Introduction: Patients with Turner syndrome (TS) diagnosed beyond the age of 12 years present a real challenge for therapeutic management. Indeed, compromises must be made between the progressive induction of puberty and an efficient treatment with growth hormone to have the best possible results.

Patients and methods: Our study concerns 18 cases of patients followed for ST in endocrinology consultation (CHU Constantine-Algeria).

Results: The reason for consultation was stunting in 12 cases, severe in 10 patients, and primary amenorrhea in 3 cases. Dysmorphic syndrome was found only in 3 patients. The mean age at diagnosis was 15 years and the mean bone age was 11 years. The karyotype identified a monosomy in 55% of cases and mosaics in the rest. Osteoporosis was found in 10 cases and growth hormone deficiency was associated with ST in 04 cases. Progressive estrogen therapy was concomitant with recombinant GH treatment in 14 patients (77%). The mean statural gain was 06 cm.

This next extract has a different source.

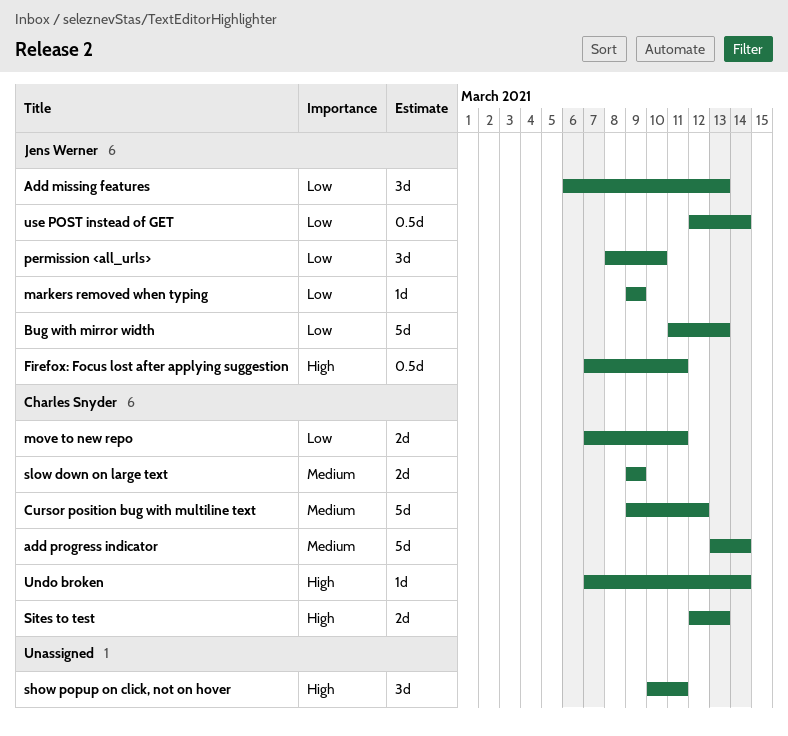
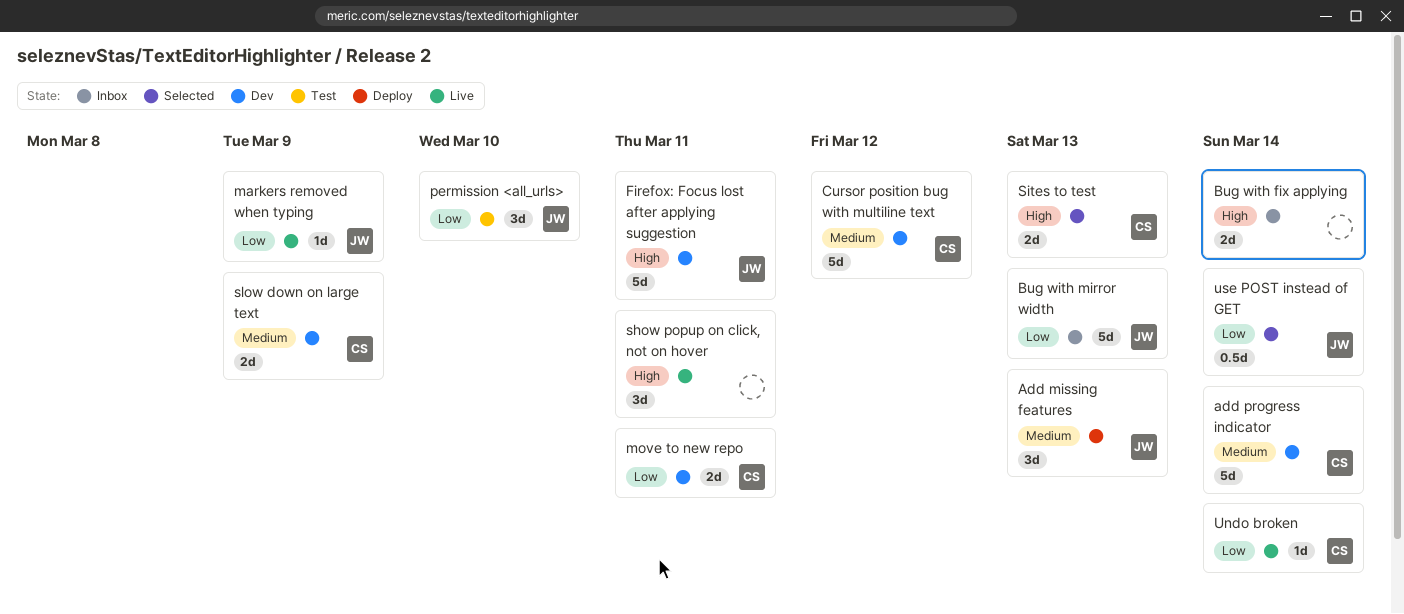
Add missing features, priority: Low -> Medium
Bug with fix applying: none -> present
Firefox: Focus lost after applying suggestion, estimate: 0.5d -> 5d
Undo broken, priority: High -> Low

Conclusion: The late presentation of ST, with its bone consequences in particular, has become an increasing concern requiring simultaneous and multidisciplinary management. However, early diagnosis will allow better social integration, growth hormone may help to achieve a near-normal adult height and concomitant estrogen therapy will be beneficial for bone integrity and good sexual function.